▶ Task to complete: Please write out every line of the material below word for word, omitting the pictures.

(Rows from a dataset)
++++

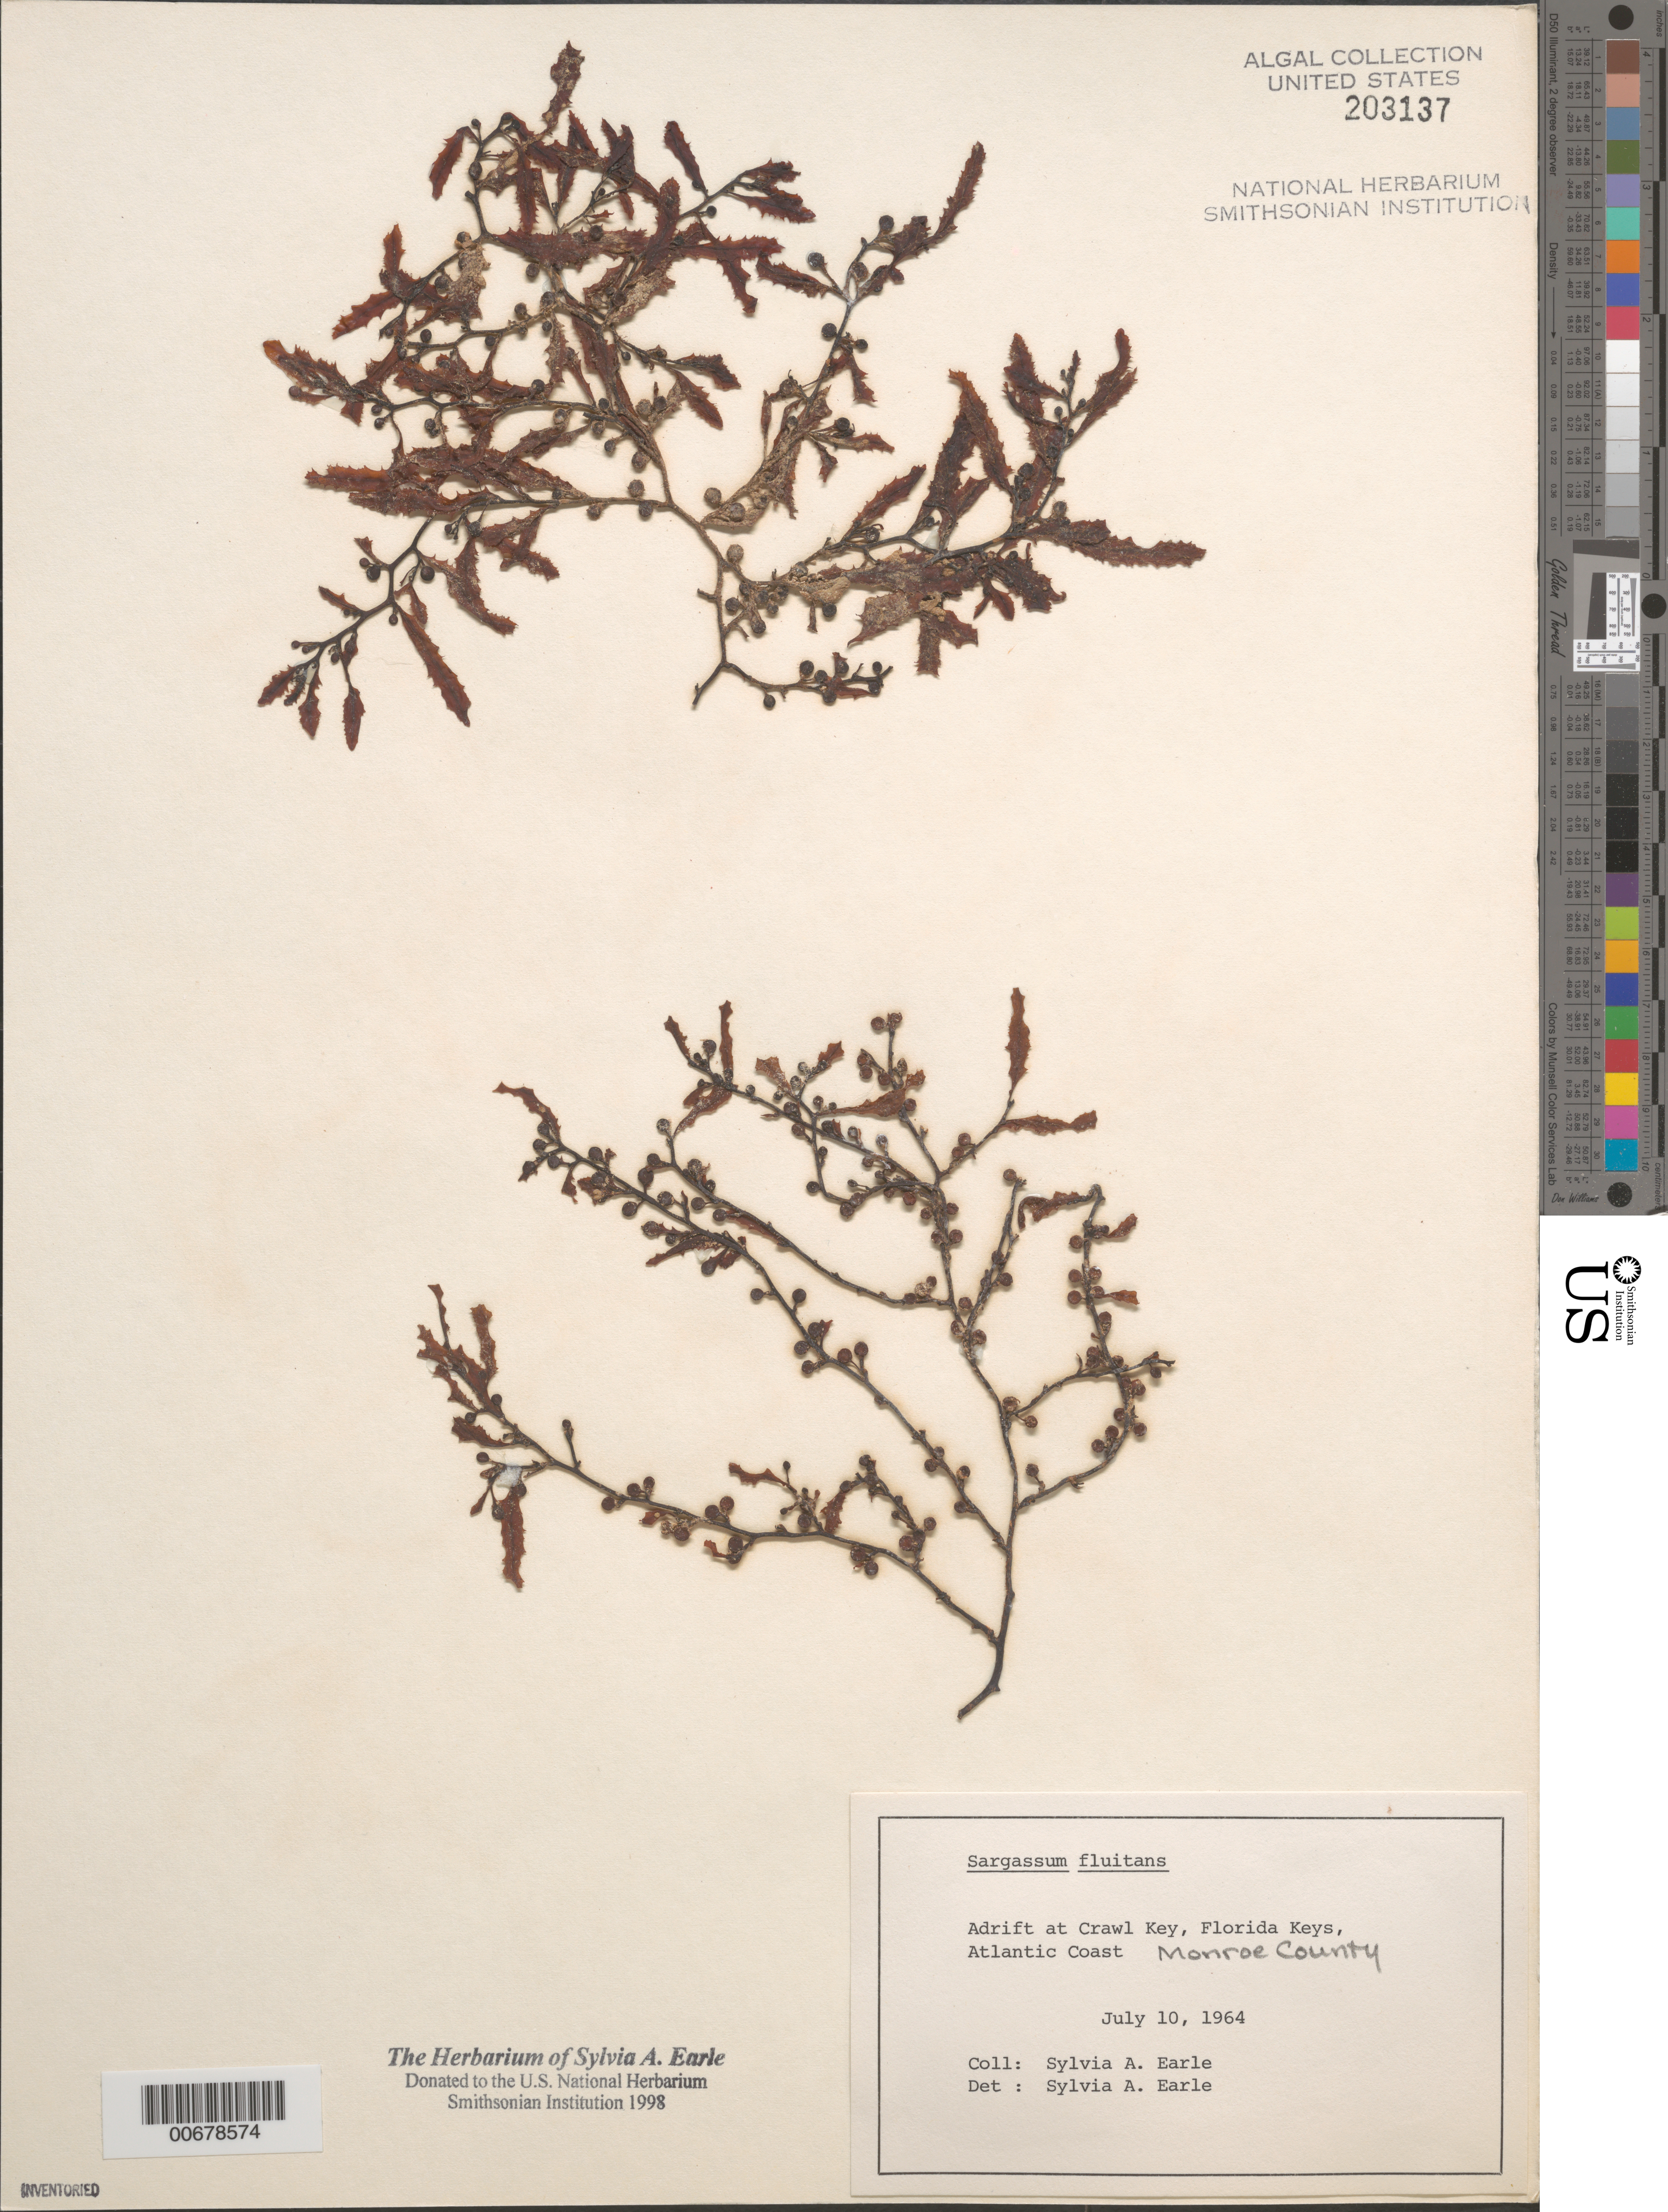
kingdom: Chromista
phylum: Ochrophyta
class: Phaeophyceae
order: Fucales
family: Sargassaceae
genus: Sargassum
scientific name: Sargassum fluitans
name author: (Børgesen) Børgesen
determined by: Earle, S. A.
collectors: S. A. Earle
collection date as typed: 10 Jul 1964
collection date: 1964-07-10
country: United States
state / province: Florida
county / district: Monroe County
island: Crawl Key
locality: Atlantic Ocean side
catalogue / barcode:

++++

▶ Response to the exercise:
kingdom: Chromista
phylum: Ochrophyta
class: Phaeophyceae
order: Fucales
family: Sargassaceae
genus: Sargassum
scientific name: Sargassum fluitans
name author: (Børgesen) Børgesen
determined by: Earle, S. A.
collectors: S. A. Earle
collection date as typed: 10 Jul 1964
collection date: 1964-07-10
country: United States
state / province: Florida
county / district: Monroe County
island: Crawl Key
locality: Atlantic Ocean side
catalogue / barcode:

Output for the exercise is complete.